Question

Running DESeq2 for different types of data

0

Entering edit mode

yair.gatt • 0

@yairgatt-14925

Last seen 3.7 years ago

Hello,
I would like to inquire about using DESeq2 package in order to compare different types of read data:

1. Would it be OK to use DESeq2 to compare read data between homologous genes in different strains of the same bacterial species?
2. In case I would like to analyze only a subset of the genes, classified by a certain independent feature - Would applying DESeq2 to only a subset of the genes be OK or would it affect the normalization?
3. We have recently developed in our lab an experimental methodology termed RIL-seq (Melamed et al., Mol. Cell, 2016) to find small RNA-target interactions. By this methodology we ligate RNA fragments and sequence them by paired end sequencing. In the mapping procedure we identify chimeric fragments, in which one read belongs to one RNA molecule, and the second read to another RNA molecule.

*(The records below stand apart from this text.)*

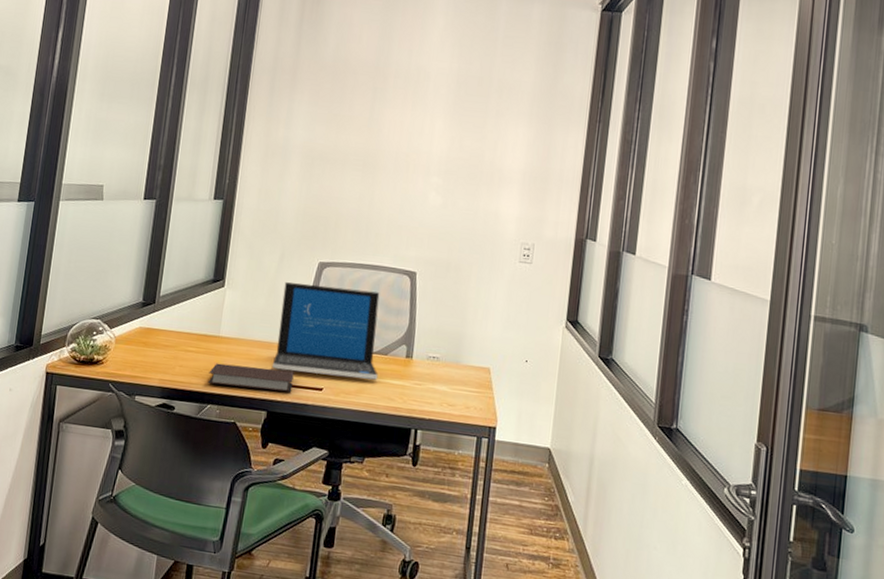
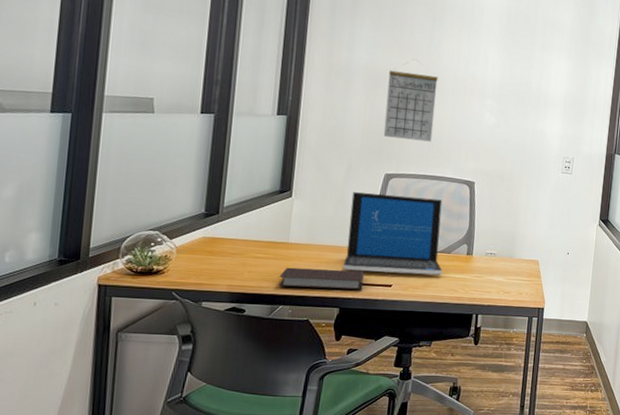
calendar: none [318,138,378,227] -> present [383,62,438,142]

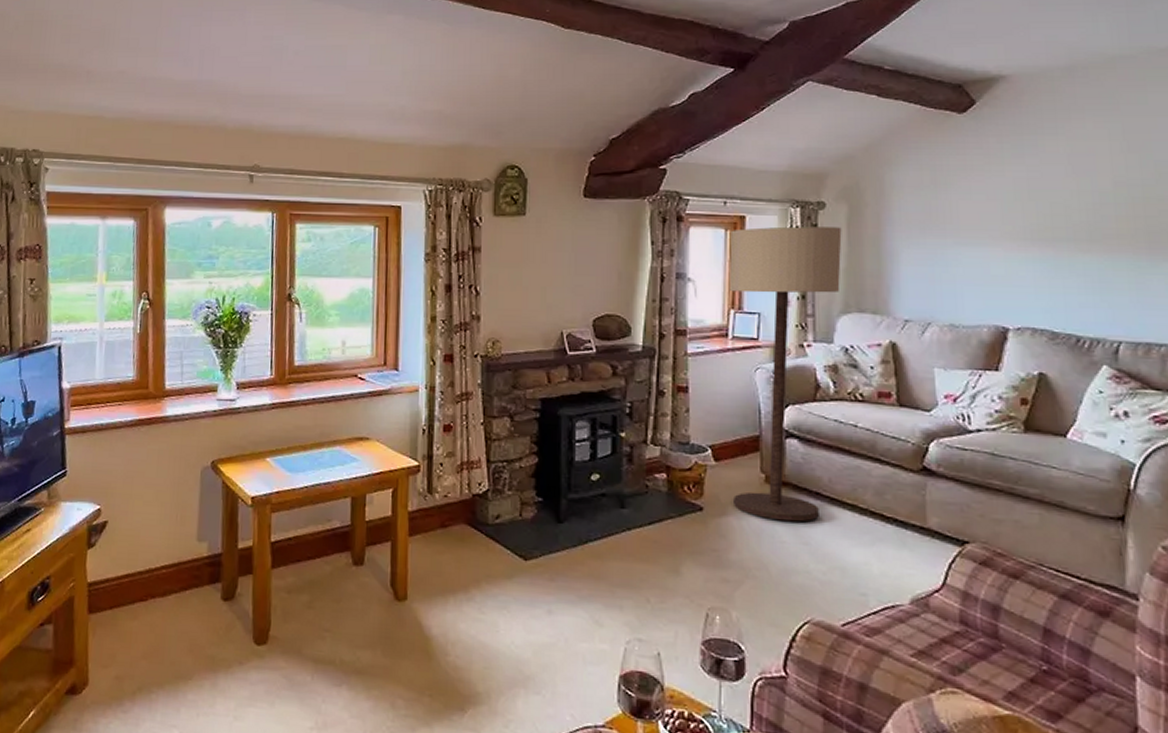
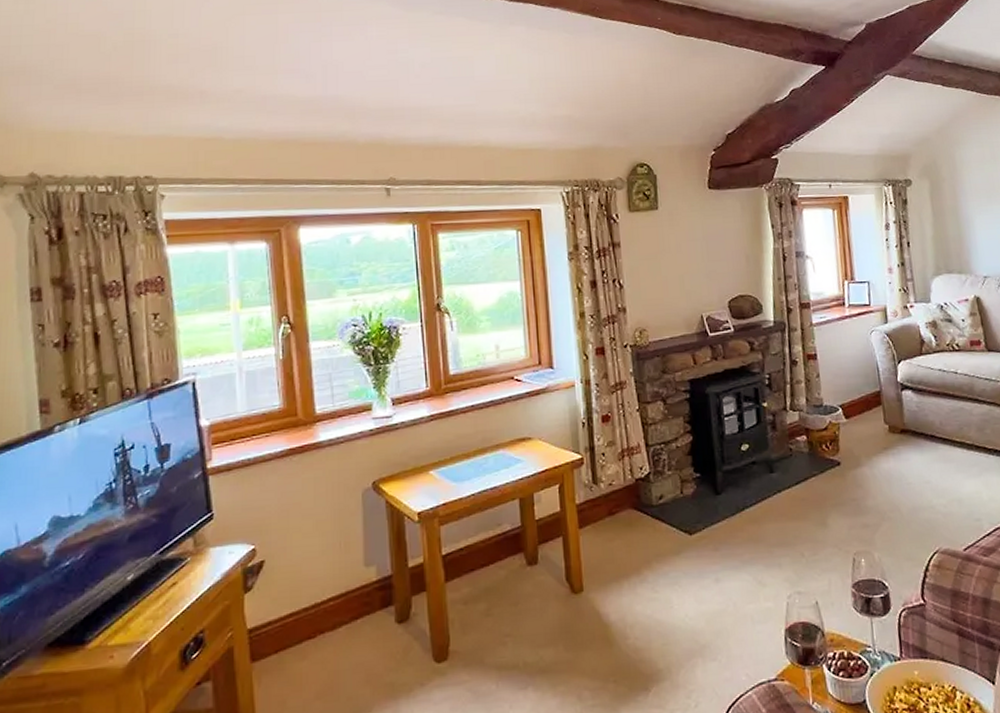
floor lamp: present [728,226,842,522] -> none [837,200,936,465]

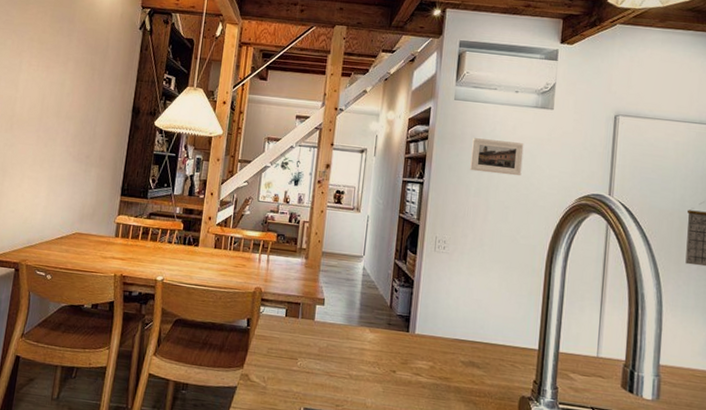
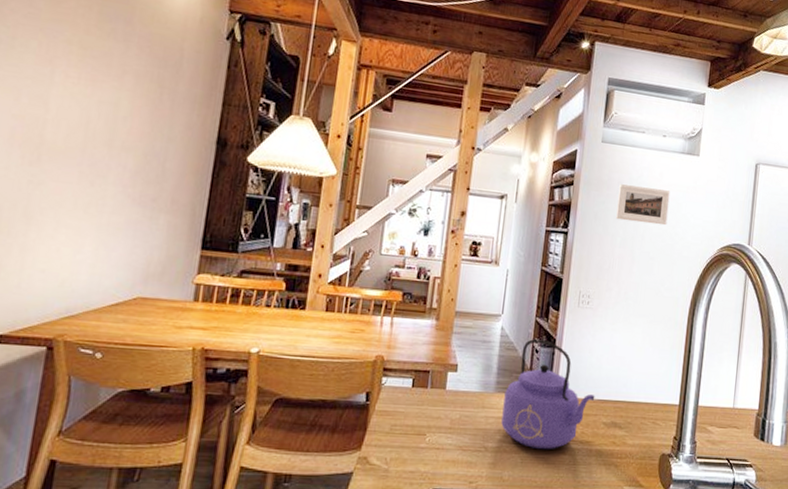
kettle: none [364,279,453,383] -> present [501,339,595,450]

My question is if it would be OK to compare the numbers of chimeric fragments of corresponding pairs between different growth conditions using DESeq2 (we have several samples for each condition).

Many thanks in advance,

Yair E. Gatt, MD-PhD student
Prof. Hanah Margalit's lab.
Molecular Genetics and Microbiology Department
Faculty of Medicine
The Hebrew University of Jerusalem

deseq2 • 554 views

ADD COMMENT • link updated 6.3 years ago by Michael Love 42k • written 6.3 years ago by yair.gatt • 0

score 1 · Answer 1 · 2018-02-01

I only have limited answers for you: 1) you would have to make sure that read assignment is not the reason you see differences in counts. You can’t just use one species gene sequence as this would lead to a mapping bias. I don’t have any experience with solving this problem. 2) the normalization needs to see a sufficient number of genes that are not DE. If all genes are DE then you can’t normalize. The method is robust — it uses the median — but you can’t have all genes DE. 3) you can use DESeq2 for many setups with vectors of counts, I can’t say in general when it will work. Going back to (2), this is a key issue: you need sufficient rows where there are no or only small differences, such that the method can come up with a parameter that explains any technical multiplicative factor effecting the columns.